French New Wave director Jean-Luc Godard has died aged 91.
Nicknamed “l’enfant terrible” of the French New Wave because of his provocative work, Godard revolutionized popular cinema in 1960 with his first feature film A bout de souffle.
The film, titled Breathless in French, starred its lead actors Jean Seberg and Jean-Paul Belmondo. Its unconventional use of jump cuts is cited as revolutionary in filmmaking, and it often ranks among the best films ever made.
Godard died peacefully, surrounded by his loved ones at his home in the Swiss town of Rolle, on Lake Geneva, on Tuesday, according to the Swiss news agency ATS which cited Godard’s partner Anne-Marie Mieville and her producers.
French President Emmanuel Macron paid tribute to Godard, calling him a “national treasure”.
He tweeted an image of the iconic director, calling him “the most iconoclastic of New Wave directors” who “invented a decidedly modern, intensely free art.”
He added: “We have lost a national treasure, the eye of a genius.”
Godard’s film career began in the 1950s, but he started out as a film critic before moving behind the camera, where he rewrote the rules of filming, sound, and storytelling.
His controversial modern nativity play Hail Mary, which also starred Belmondo, made headlines when Pope John Paul II denounced it in 1985.
His films were often politically charged and experimental, appealing to only a small circle of fans and frustrating many critics who considered them too intellectual.
Cannes Film Festival director Thierry Fremaux told The Associated Press that Godard’s death was: “Sad, sad. Immensely.”
Born into a wealthy Franco-Swiss family on December 3, 1930 in Paris, Godard grew up in Nyon, Switzerland, then studied ethnology (the study of different peoples and their cultures) at the Sorbonne in the French capital.
It was there that he was drawn to the cultural scene that flourished in the “ciné-club” of the Latin Quarter after the Second World War, befriending the future great directors François Truffaut, Jacques Rivette and Eric Rohmer.
In 1950, he founded the short-lived Gazette du Cinéma and, in 1952, he began to write for the prestigious film magazine Cahiers du Cinéma.
After working on two films by fellow New Wave directors Jacques Rivette and Eric Rohmer in 1951, Godard attempted to make his first film by traveling through North and South America with his father, but failed to do so. never finished.
His first successful film was a 20 minute documentary about the construction of a dam in Switzerland called Operation Concrete. Showing initiative, he had taken a job on the construction site as a construction worker to finance the project.

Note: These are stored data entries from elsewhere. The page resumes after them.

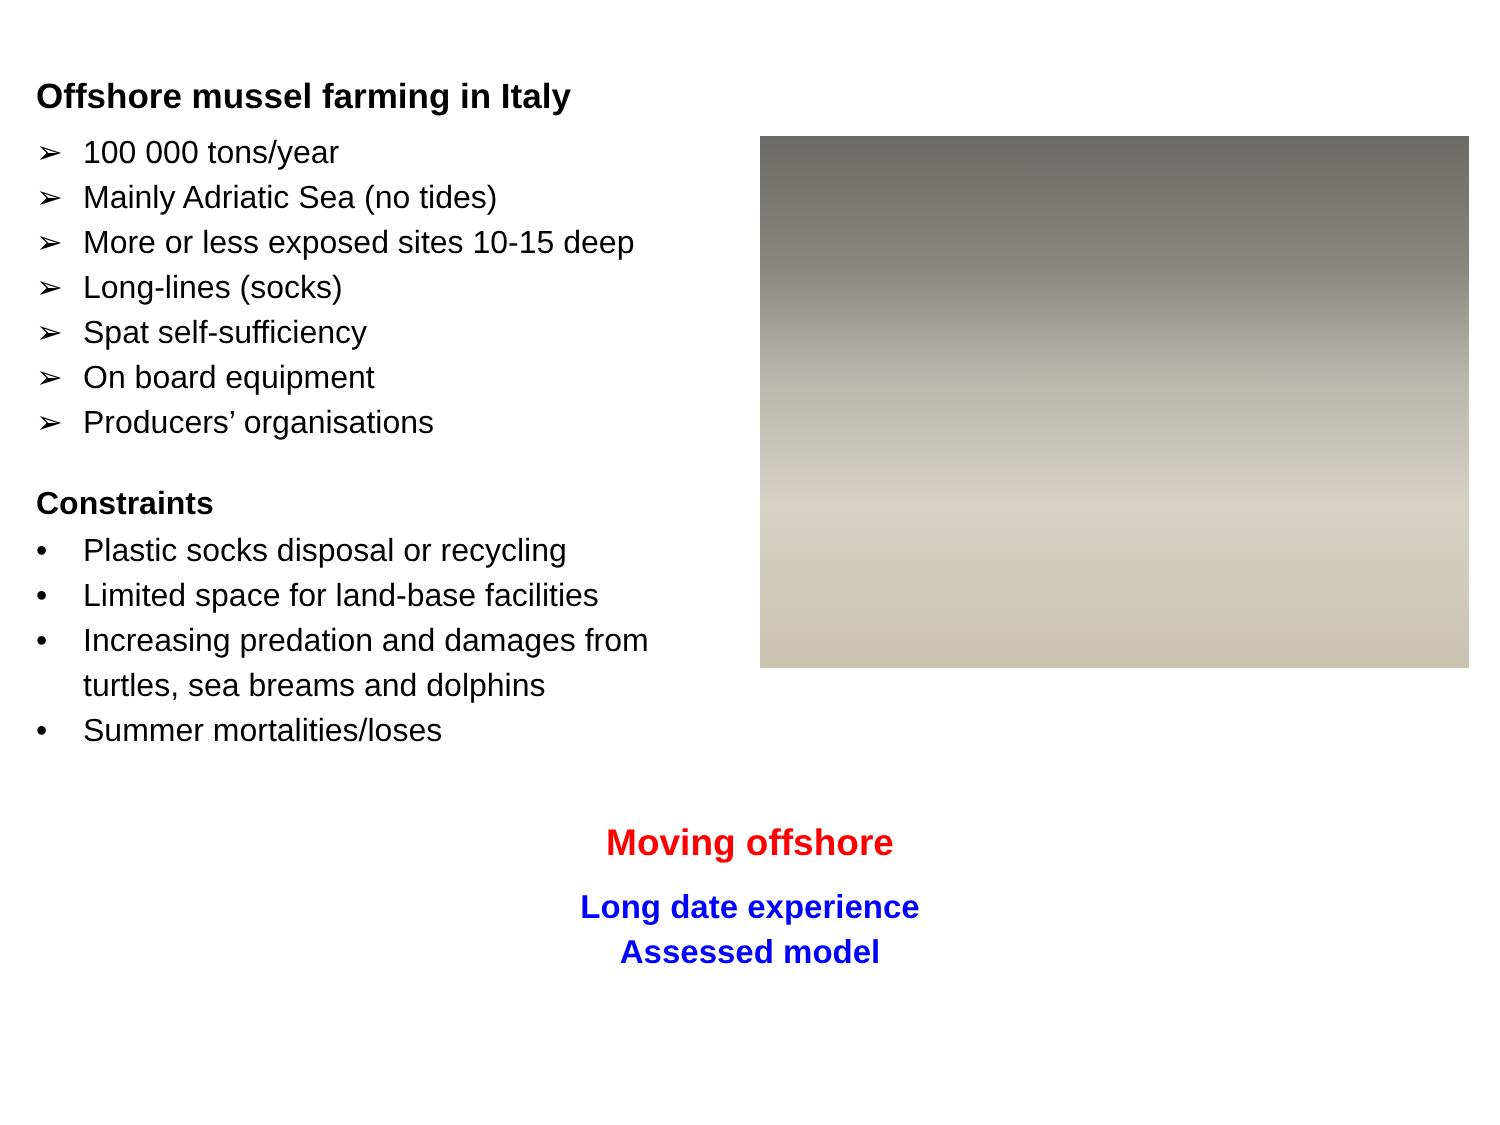Offshore mussel farming in Italy
➢ 100 000 tons/year
➢ Mainly Adriatic Sea (no tides)
➢ More or less exposed sites 10-15 deep
➢ Long-lines (socks)
➢ Spat self-sufficiency
➢ On board equipment
➢ Producers’ organisations
Constraints
• Plastic socks disposal or recycling
• Limited space for land-base facilities
• Increasing predation and damages from turtles, sea breams and dolphins
• Summer mortalities/loses
Moving offshore
Long date experience
Assessed model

His first proper short – All the Boys Are Called Patrick – came out in 1959, with his Breathless feature – based on a story by Truffaut – released the following year.
The film tells the story of a penniless young thief inspired by Hollywood movie gangsters, on the run in Italy with his girlfriend after shooting a policeman.
Godard also participated in collective film projects, including the French film The Seven Deadly Sins and the Italian film Let’s Have a Brainwash.
Known for his uncompromising left-wing political views, his socialist ideas have often featured prominently in his work.
His lifelong advocacy of the Palestinian cause also earned him repeated accusations of anti-Semitism, despite his insistence that he sympathized with the Jewish people and their plight in Nazi-occupied Europe.
In December 2007 he was honored by the European Film Academy with a lifetime achievement award and in 2010 he received an honorary Oscar alongside film historian and curator Kevin Brownlow, director- producer Francis Ford Coppola and actor Eli Wallach.
However, he decided not to go to Hollywood to receive the award, which was “for his contributions to cinema in the New Wave era”, preferring instead to stay at home in Switzerland.
Godard married Danish-born model and actress Anna Karina in 1961, and she went on to appear in a series of his films. They divorced in 1965.
He married his second wife, Anne Wiazemsky, in 1967, but they divorced in 1979.
He is survived by his companion of 44 years, the Swiss filmmaker Anne-Marie Mieville.